CITY Screen, York is to show The White Ribbon, Michael Haneke’s cinematic vision of Germany before The Great War, on Sunday at 6.30pm.

Marketing manager Dave Taylor says: “City Screen will be examining different perspectives of the First World War through the medium of film later this year as the 100th anniversary of the outbreak of war looms closer, and this screening is a forerunner of that focus.”

Haneke, Austrian director of The Piano Teacher and Amour, sets his 2009 black-and-white film in a remote village in north Germany in 1913. The village is outwardly placid, but beneath the surface lies a dysfunctional and repressive society, plagued by anonymous retaliatory acts of malice and spite.

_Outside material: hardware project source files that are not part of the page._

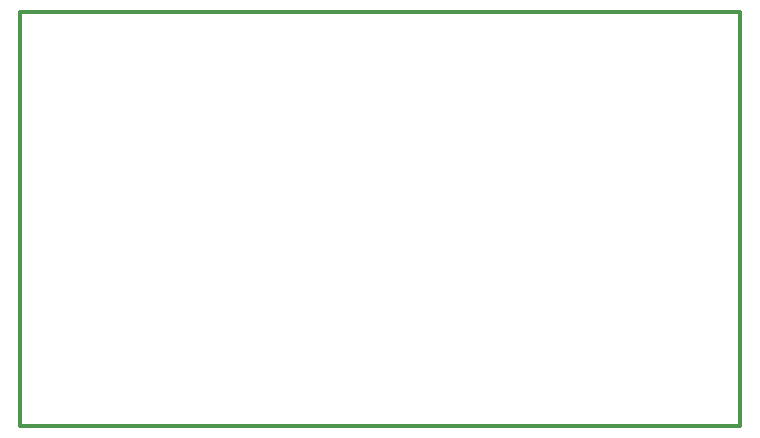
<source format=gko>
G04 Layer_Color=13278208*
%FSLAX24Y24*%
%MOIN*%
G70*
G01*
G75*
%ADD23C,0.0118*%
D23*
X-0Y13780D02*
X24016D01*
Y0D02*
Y13780D01*
X0Y0D02*
X24016D01*
X-0Y13780D02*
X0Y0D01*
M02*

</source>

These disturbing acts led the Guardian film critic Peter Bradshaw described it as “a ghost story without a ghost, a whodunit without a denouement, a historical parable without a lesson”. The film will be introduced by Thomas Jochum-Critchley, Teaching Fellow in German at the University of York’s Department of Language and Linguistic Science. “He’ll also help us unwind the meaning by leading a post-screening discussion,” says Dave.

Analysing the impact of this German-language film, Jochum-Critchley says: “Michael Haneke’s masterpiece dissects the atmosphere of violence and repression in which the very generation who will eventually carry out the horrors of the Nazi-regime has grown up. The film, as much as it tells us about German pre-war period in which it is set, provides an deeper insight into the origins of Nazism and totalitarianism in general.”